GardenLife summer houses come with clear instructions, and the installation process (once the base is fixed in place and level) is similar to building with Lego, with tongue and groove timbers simply slotting into each each other. The door frame can be assembled and slotted into place when the walls are about 60cm or two feet hight, and when the timber walls reach about half the total height, the window frames slot in, the windows slide onto the hinges and the walls can be completed.
In the timber summer house construction video purlins are added to the roof next – these may require a little trim to ensure the top of the purlin is level with the roof line.

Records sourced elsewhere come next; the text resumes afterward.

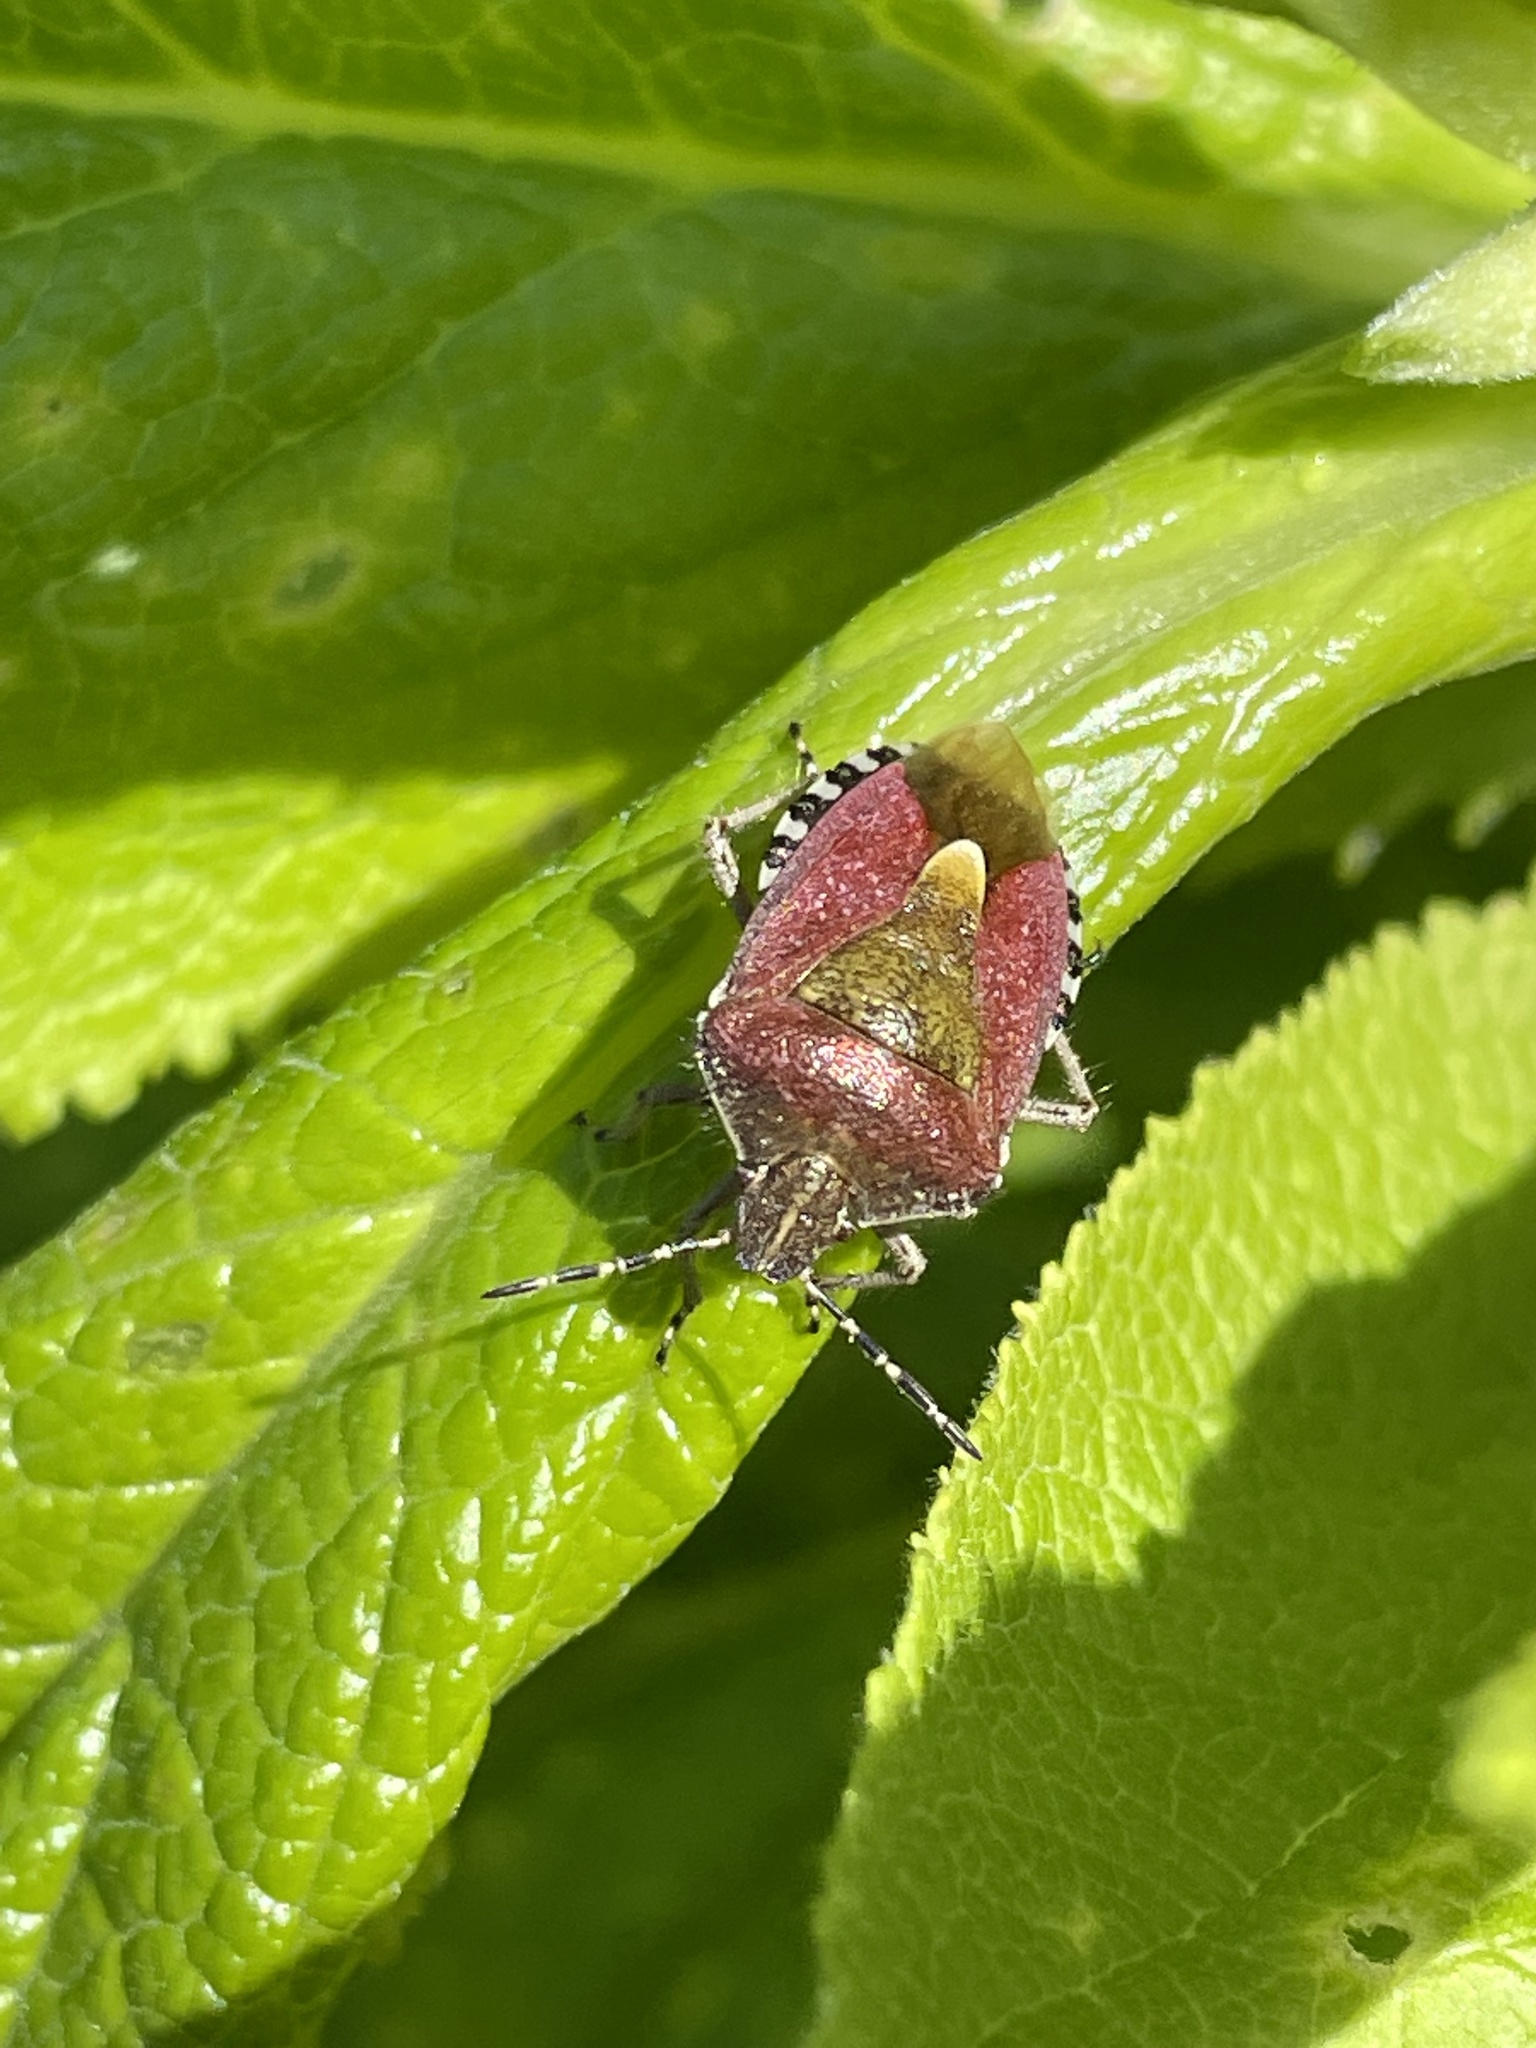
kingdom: Animalia
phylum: Arthropoda
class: Insecta
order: Hemiptera
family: Pentatomidae
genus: Dolycoris
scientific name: Dolycoris baccarum
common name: Sloe bug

Once the purlins are in place, the roof boards go on, again slotting together in the pre-cut grooves. Shingles are added from the bottom of the roof line upwards, and there’s a handy trick to ensure that you end up with a professional tile-effect finish on the roof.
When adding the floor boards leave a 5mm gap around the edge of the floor (to allow for natural movement and swelling in the timber), then cut and position the supplied edging strip to cover the gap. At this stage in proceedings your summer house will nearly be complete, and you will just need to add window latches and drill a couple of holes for the door bolts.
Don’t forget, as soon as the weather looks like it will be dry for a good few days, it’s time to get some timber treatment on. Good quality wood preserver that stops rot, insects and fungus is essential, and once this has had time to try (or even a second coat), you can then think about applying a couple of coats of trade quality exterior paint or log cabin oil. GardenLife are happy to provide advice on the best types of summer house timber treatment, and can also recommend eco-friendly timber treatments too.